Along with the horror film Host, Nancy Meyers’ sort-of sequel to the two Father of the Bride movies is the very best thing to be shot in lockdown. As the title suggests, we’re reunited with the Banks family a quarter of a century after Father of the Bride Part II, which was released in 1995. All the familiar faces are here – Steve Martin as George Banks, Diane Keaton as Nina Banks, Kimberly Williams-Paisley as Annie Banks, George Newbern as Brian Mackenzie, Kieran Culkin as Matty Banks and (of course) Martin Short as Franck Eggelhoffer. There are also a few new faces this time around too – Florence Pugh as Megan Banks, George and Nina’s second daughter, Ben Platt as George Banks-Mackenzie, Annie and George’s son, Alexandra Shipp as Rachel, Matty’s fiancée, and Robert De Niro (in a very special cameo) as Alexandra’s father James, along with a guest appearance from Reese Witherspoon, who introduces the episode as part of a fundraising drive for World Central Kitchen. At only 25 minutes, the premise is elegant and simple – Matty and Rachel have decided to get married, and enlist Franck to help them perform a virtual wedding ceremony with the whole family quarantining.
Rumours of a third Father of the Bride film have circulated since the sequel was released, so it’s a bit surreal to see these characters reunited during lockdown after all these years. Yet lockdown turns out to be the best venue for reviving the franchise, for a whole variety of reasons. First and foremost, there was always going to be a slight stiltedness in reuniting the cast, so having it all unfold on Zoom really naturalises that awkwardness, and absorbs it back into the premise of the film. Perhaps that’s why the actors settle back so beautifully into their original characters – it feels as if they never really left them behind – as Meyers picks up right where she left off, crafting a world that’s surprisingly and beautifully true to the first two films. At times, this even feels a bit like a fan video – the opening credits cut and paste images from the original movies – but in the best possible way, since this is everything that fans of the first two films would want from this special, which delivers without ever pandering to us either.

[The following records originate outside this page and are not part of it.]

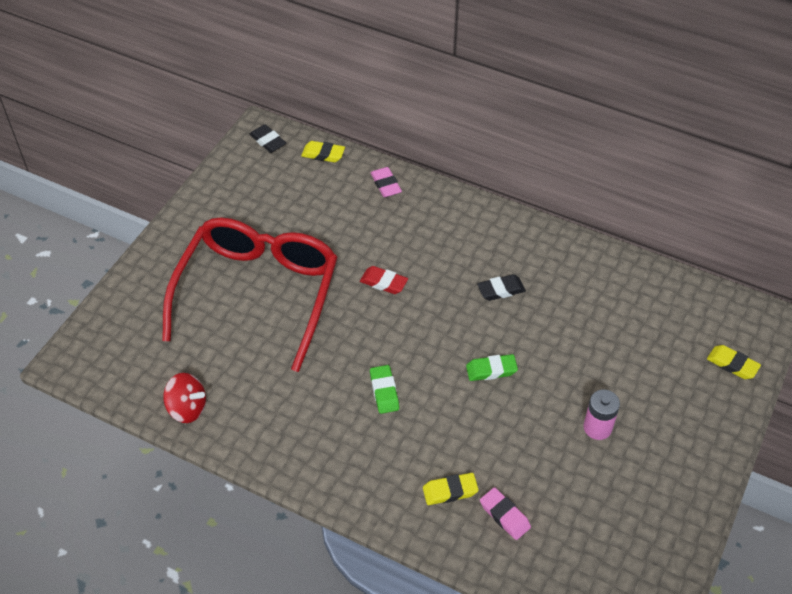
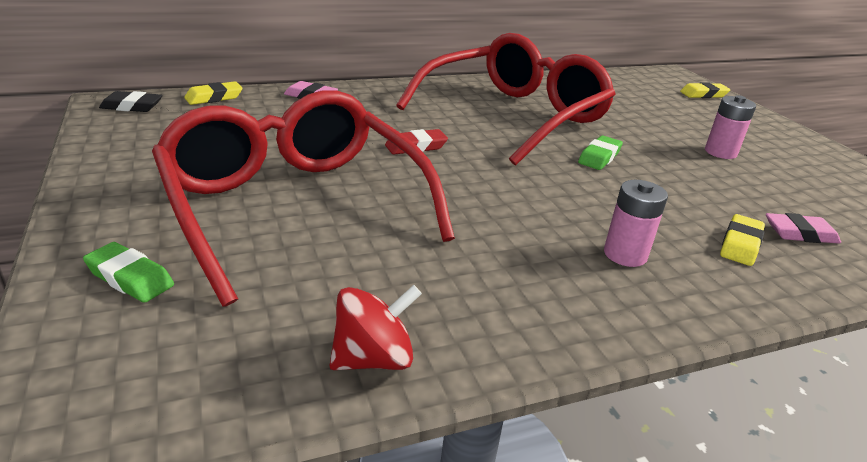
camera: 50 degrees left, 20 degrees down
green eraser [370,365,399,414] -> green eraser moved to [83,242,174,303]
black eraser [477,274,526,301] -> red glasses [396,33,615,166]
none -> pink battery [604,180,668,267]

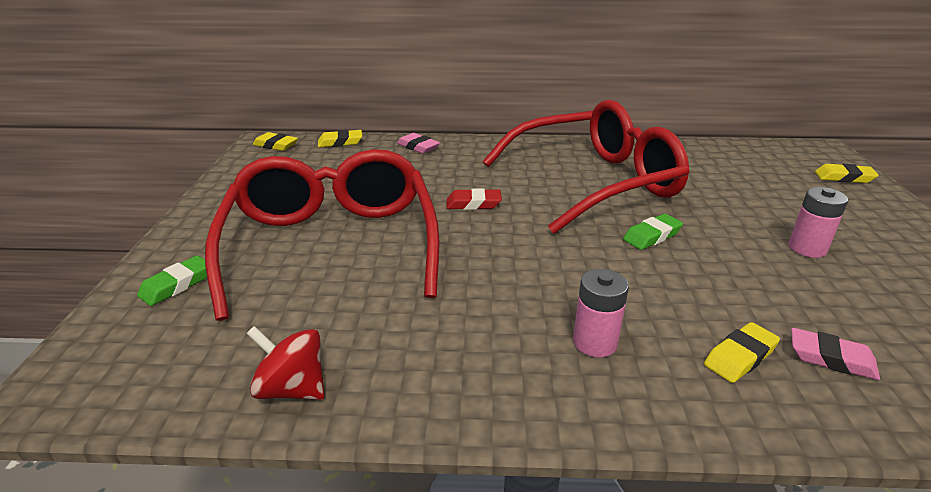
camera: 25 degrees right, 0 degrees up
green eraser [83,242,174,303] -> green eraser turned 75 degrees clockwise [137,255,207,306]
black eraser [99,91,163,112] -> yellow eraser [253,132,298,151]
red spinning top [329,285,422,370] -> red spinning top turned 150 degrees counterclockwise [246,326,325,400]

It’s especially amazing how seamlessly Steve Martin slips back into the role of George Banks – and if lockdown works well for the cast as a whole, it’s the perfect venue for reintroducing George, who is a worrier by nature. Since he’s always comically planning, managing, fixating and obsessing, he’s a cathartic kind of character to watch during a pandemic, and lots of the jokes here stem from his efforts to combat the virus – checking in on whether everyone has enough sanitiser, reminding them of the “disinfectant protocol,” forwarding every new article that comes out about the pandemic, and even writing a booklet with advice on social distancing. In other words, George Stanley Banks has finally found something commensurate to his nervy energy, something that commands his anxious attention even more than the first two movies: “I’ve just never had anything this huge to over-react to – except the wedding.”
It’s also poignant to see George and Nina carrying on at a time when their demographic are amongst the most susceptible to the virus, especially in the United States. A large chunk of the audience of Part 3(ish) are likely to be their age as well – the Baby Boomer viewers of the original two films – so there’s a warm sense of solidarity here, as Meyer addresses her older demographic as artfully as Host addresses the teenagers and young adults struck by lockdown. Steve Martin and Martin Short have done so much together in recent times that it’s especially wonderful to see them settle back into the Franck and George routine here once again, while Diane Keaton also sinks into Nina’s shoes like she played her yesterday – a voice of radiant calm in the turbulent Banks household. That’s not to say that the film is totally aimed at old folk, though, since the younger cast are really well chosen too – they feel like actors who grew up knowing the original films by heart, meaning they’ve had them in their own hearts for the last two decades, and are spiritually part of the original cast of characters.
While Part 3(ish) may only be 25 minutes, it also manages to capture the full arc of the original two films – and rotate through all of Alan Silvestri’s musical motifs without feeling rushed or condensed. I appreciated its rich nostalgia for those original films, and the judicious choice of flashbacks, along with the brief Martin monologue in the closing scenes, which perfectly captures the exquisite sentimentality of his original performance. Yet Meyers is also aware the lush 90s style of the originals is a thing of the past, and Zoom works well again here, relegating the beautiful domestic spaces of the first two films to a series of stylised Zoom backdrops. The décor of the originals and the décor of Zoom wallpaper syncs up perfectly – both are fantasies – while the main subplot works beautifully to cautiously and tentatively open up those backdrops just a little, as Nina and George reveal they’ve had a slight skirmish, meaning he’s Zooming from another room, but that they’ll be returning to the same room presently.
Of course, we never see them return to the same room, since Martin and Keaton had to shoot the film from their own houses, but that slight opening-up of the Zoomspace made me wonder whether this might bloom into a fully-fledged film after the pandemic has ended. I really hope it eventuates, even if Meyers doesn’t follow exactly the same plotline here, since the spirit of the first two films is well and truly alive in this beautifully poised almost-sequel.